Subject: Re: CLL statistics for 2002 (was: Looking for Lisp compiler)
From: Erik Naggum <erik@naggum.no>
Date: 02 Jan 2003 21:35:15 +0000
Newsgroups: comp.lang.lisp
Message-ID: <3250532115226900@naggum.no>

* Tim Daly, Jr.
| Credentials are of extremely limited value.  Unless he's willing to
| demonstrate, don't trust a man presenting papers which state that
| he can do backflips.

  This misses the point of the qualification completely.  Nobody is
  interested in what you did to achieve your degree -- whatever it was
  will have become irrelevant by the time the degree is useful, if it
  ever was relevant.  In most cases the only important properties of a
  degree are to prove beyond reasonable doubt that the person holding
  it is able and willing to make personal and financial sacrifices in
  order to obtain a higher goal and be a small part of something much
  greater than himself, to follow bizarre rituals and orders to do
  amazingly meaningless tasks for several years because he is told it
  will lead to the higher goal, to submit his entire image of self-
  worth to the judgment of an authority who not only gets paid for
  crushing it, but will keep the money regardless of the outcome, for
  which he accepts all blame, and, finally, to realize and come to
  terms with the realization that he is not the smartest person on the
  planet regardless of how smart he is.  If you /pay/ for following
  orders and for being judged harshly and placed among increasingly
  smart people until you are no longer smart enough to keep moving
  upwards, imagine what the person hiring you will be /relieved/ of!

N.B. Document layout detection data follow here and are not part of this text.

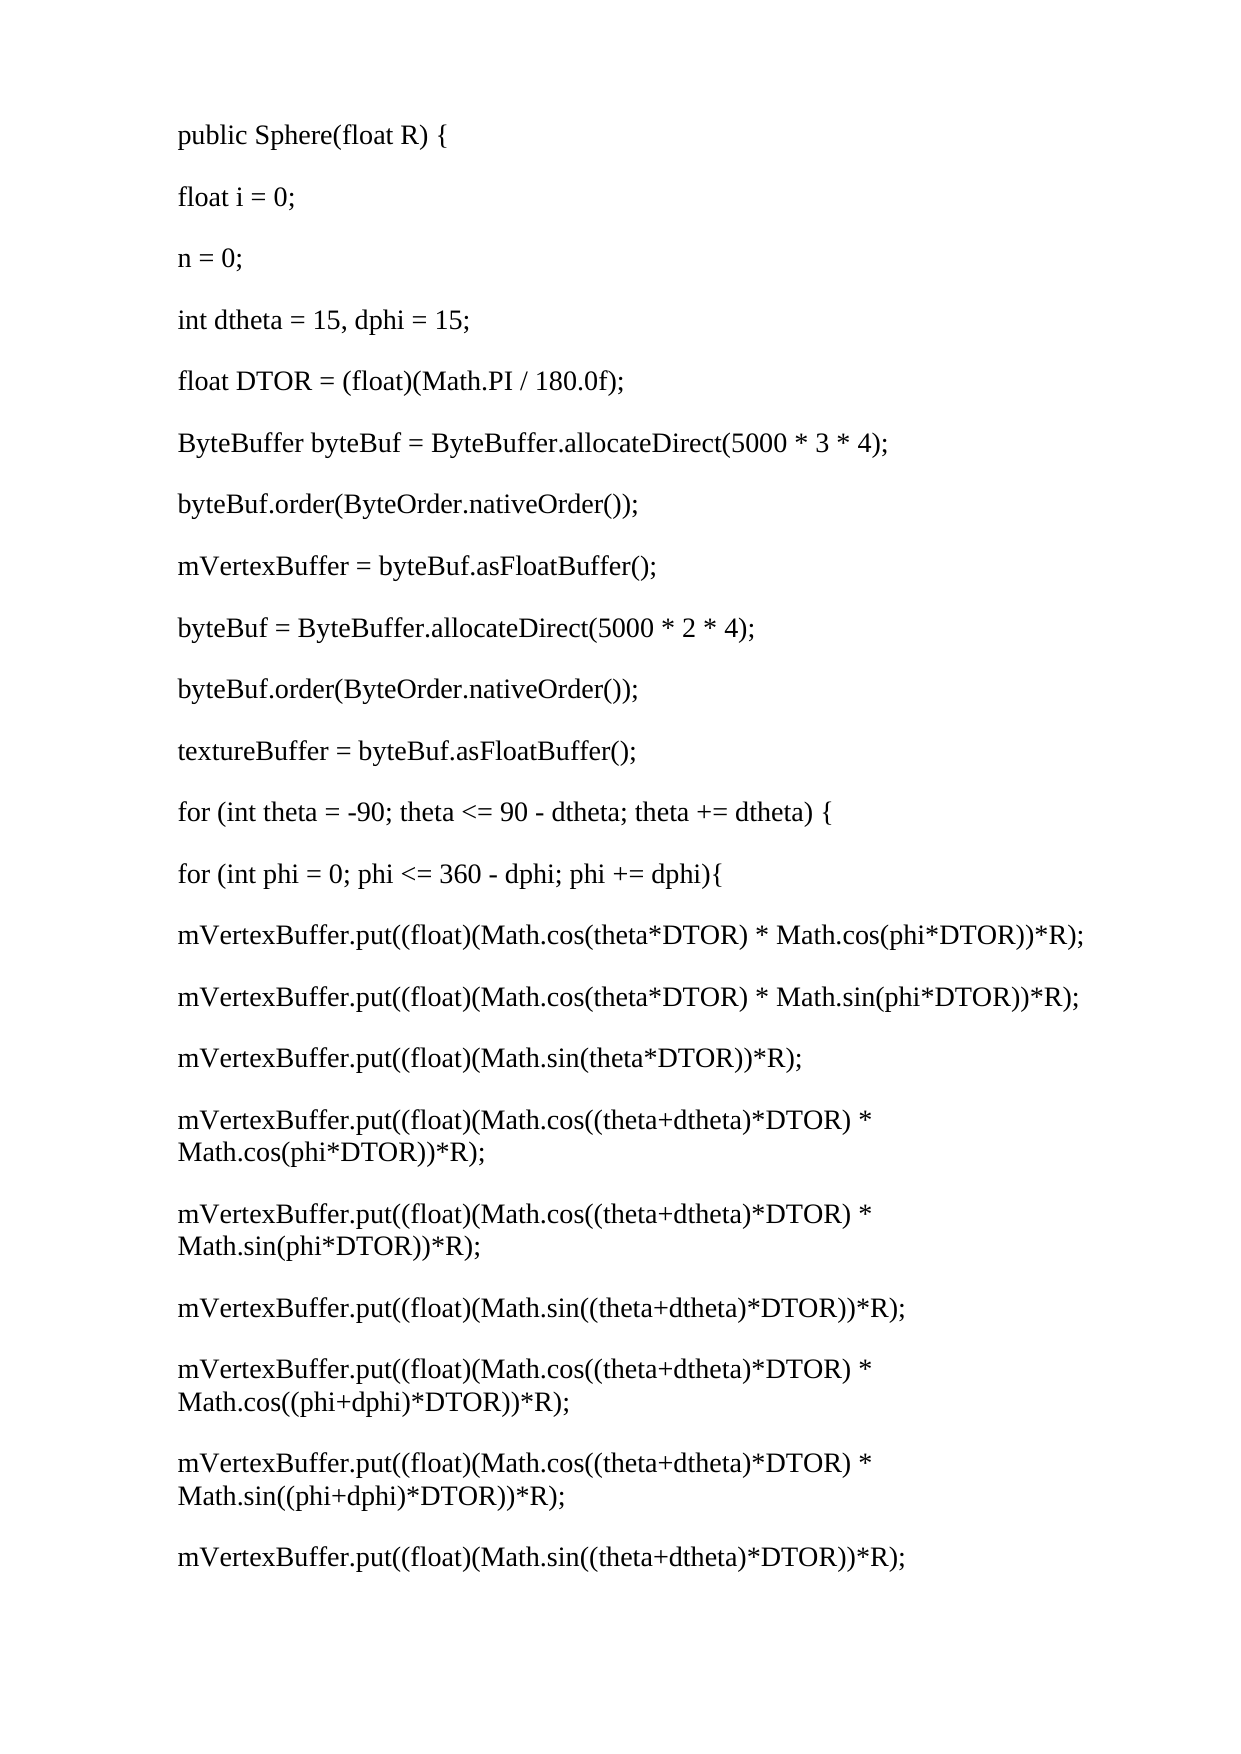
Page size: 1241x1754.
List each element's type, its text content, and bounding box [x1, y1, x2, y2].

text mVertexBuffer.put((float)(Math.cos((theta+dtheta)*DTOR) * Math.cos((phi+dphi)*DTOR))*R); [177, 1353, 1152, 1417]
text mVertexBuffer.put((float)(Math.cos((theta+dtheta)*DTOR) * Math.cos(phi*DTOR))*R); [177, 1103, 1152, 1168]
text mVertexBuffer.put((float)(Math.cos((theta+dtheta)*DTOR) * Math.sin((phi+dphi)*DTOR))*R); [177, 1447, 1152, 1511]
text mVertexBuffer.put((float)(Math.cos(theta*DTOR) * Math.sin(phi*DTOR))*R); [177, 980, 1152, 1012]
text float i = 0; [177, 180, 1152, 212]
text mVertexBuffer.put((float)(Math.sin((theta+dtheta)*DTOR))*R); [177, 1291, 1152, 1323]
text mVertexBuffer = byteBuf.asFloatBuffer(); [177, 549, 1152, 581]
text mVertexBuffer.put((float)(Math.sin((theta+dtheta)*DTOR))*R); [177, 1541, 1152, 1573]
text public Sphere(float R) { [177, 118, 1152, 151]
text mVertexBuffer.put((float)(Math.cos(theta*DTOR) * Math.cos(phi*DTOR))*R); [177, 918, 1152, 951]
text float DTOR = (float)(Math.PI / 180.0f); [177, 364, 1152, 397]
text mVertexBuffer.put((float)(Math.cos((theta+dtheta)*DTOR) * Math.sin(phi*DTOR))*R); [177, 1197, 1152, 1262]
text mVertexBuffer.put((float)(Math.sin(theta*DTOR))*R); [177, 1042, 1152, 1074]
text byteBuf = ByteBuffer.allocateDirect(5000 * 2 * 4); [177, 611, 1152, 643]
text byteBuf.order(ByteOrder.nativeOrder()); [177, 672, 1152, 704]
text byteBuf.order(ByteOrder.nativeOrder()); [177, 487, 1152, 520]
text textureBuffer = byteBuf.asFloatBuffer(); [177, 734, 1152, 766]
text ByteBuffer byteBuf = ByteBuffer.allocateDirect(5000 * 3 * 4); [177, 426, 1152, 458]
text for (int theta = -90; theta <= 90 - dtheta; theta += dtheta) { [177, 795, 1152, 828]
text for (int phi = 0; phi <= 360 - dphi; phi += dphi){ [177, 857, 1152, 889]
text int dtheta = 15, dphi = 15; [177, 303, 1152, 335]
text n = 0; [177, 241, 1152, 274]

  The flip side of a degree thus granted is of course that anyone who
  has one associates learning with pain, and not just ordinary pain,
  but prolonged, excruciating pain and humiliation and sacrifice, and
  considers the prospect of learning anything new about as inspiring
  as the full set of root canals in a row without anesthesia.  Most
  degree-holders are thus one-degree ponies.

-- 
Erik Naggum, Oslo, Norway

Act from reason, and failure makes you rethink and study harder.
Act from faith, and failure makes you blame someone and push harder.